▸ **REQUIREMENT**
Copy every line of the records below that contains the word "longitude".

++++ DATA SHOWN ++++

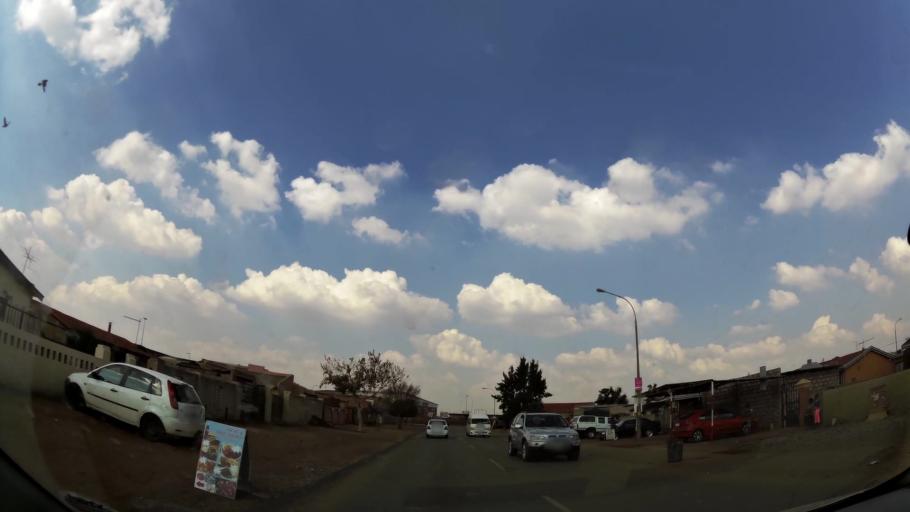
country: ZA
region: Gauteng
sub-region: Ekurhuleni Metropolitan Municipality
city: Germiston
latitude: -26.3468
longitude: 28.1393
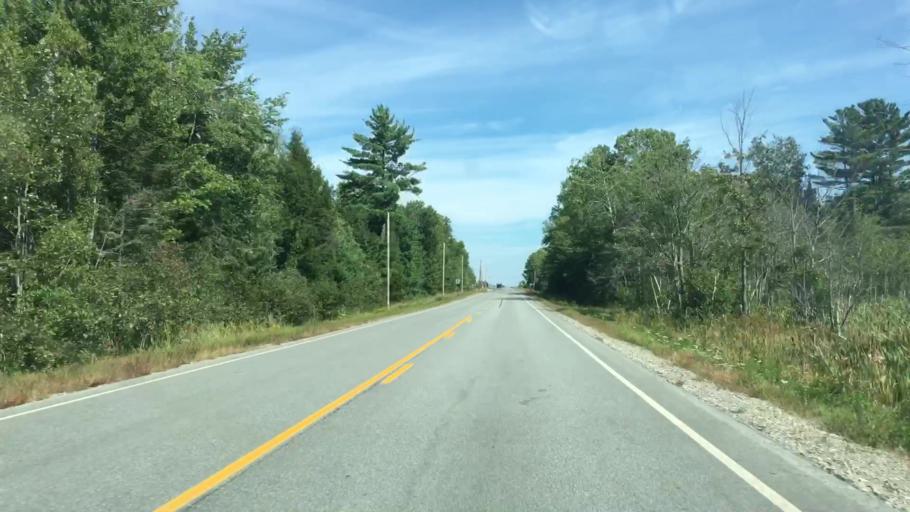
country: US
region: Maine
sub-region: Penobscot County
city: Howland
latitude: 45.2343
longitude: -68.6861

++++
++++ DATA SHOWN ++++

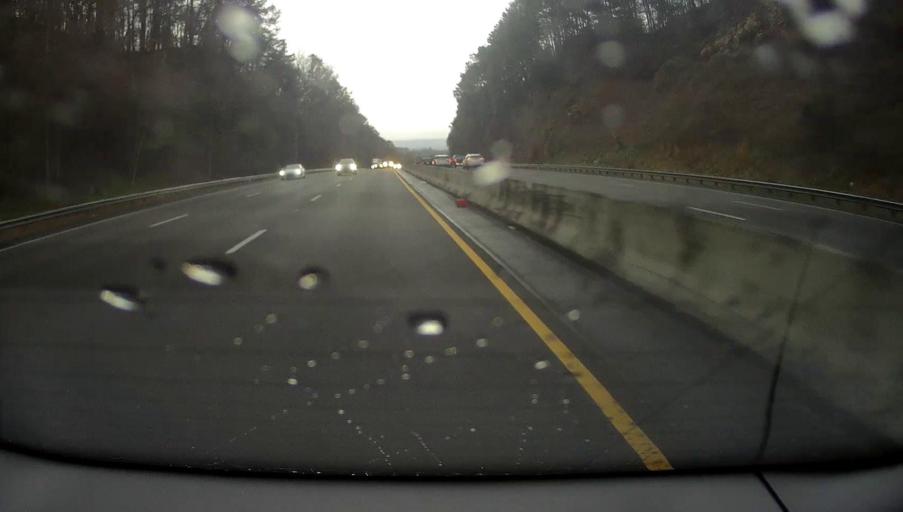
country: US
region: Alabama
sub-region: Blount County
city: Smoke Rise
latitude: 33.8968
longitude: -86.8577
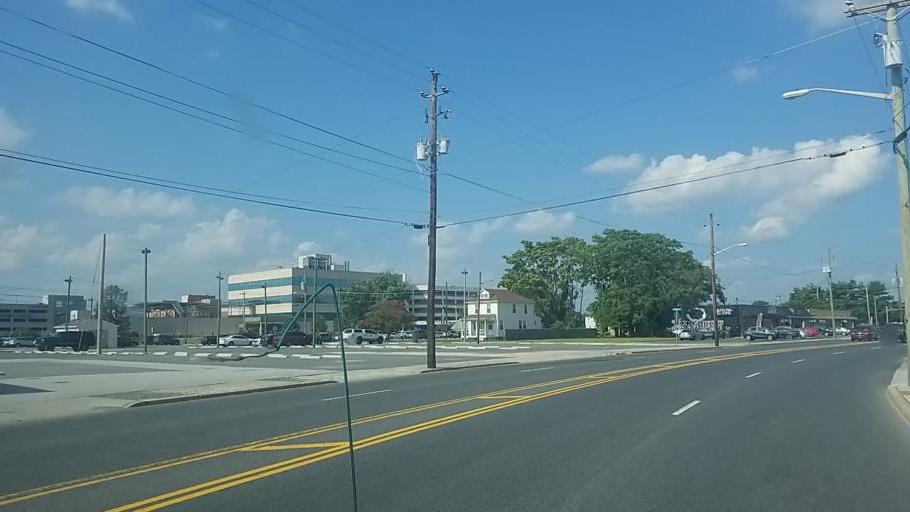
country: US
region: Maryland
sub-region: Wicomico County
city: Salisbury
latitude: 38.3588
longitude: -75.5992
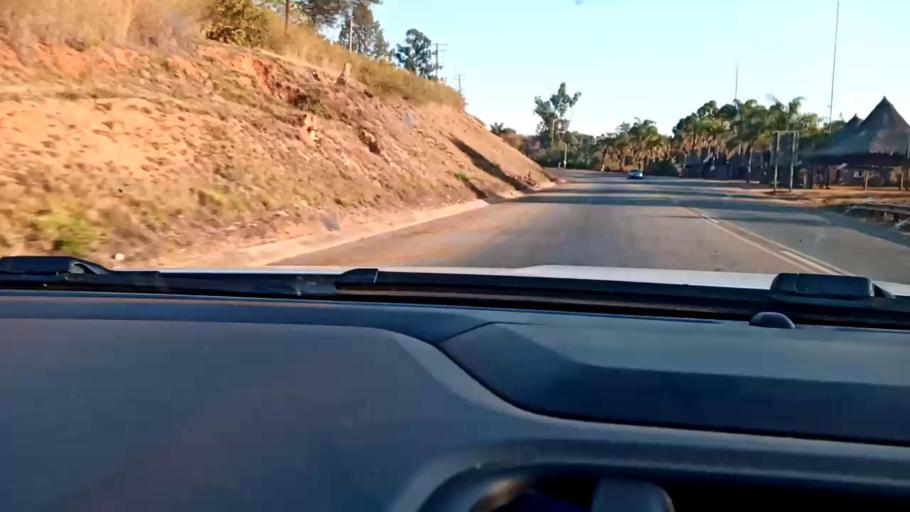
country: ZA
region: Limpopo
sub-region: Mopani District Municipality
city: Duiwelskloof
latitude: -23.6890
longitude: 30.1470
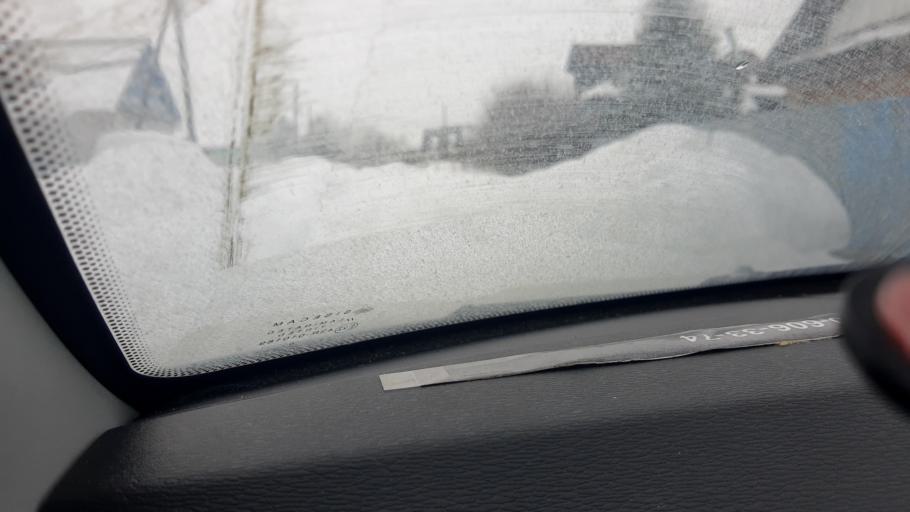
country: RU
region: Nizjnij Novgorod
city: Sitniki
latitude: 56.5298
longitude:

++++
++++ DATA SHOWN ++++

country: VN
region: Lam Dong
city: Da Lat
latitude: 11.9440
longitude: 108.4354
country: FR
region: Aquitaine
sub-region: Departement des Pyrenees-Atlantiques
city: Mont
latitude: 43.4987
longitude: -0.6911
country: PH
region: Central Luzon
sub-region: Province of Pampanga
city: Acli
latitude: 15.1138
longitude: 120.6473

++++

▸ **THE RESULT**
longitude: 28.1393
longitude: -68.6861
longitude: -86.8577
longitude: -75.5992
longitude: 30.1470
longitude:
longitude: 108.4354
longitude: -0.6911
longitude: 120.6473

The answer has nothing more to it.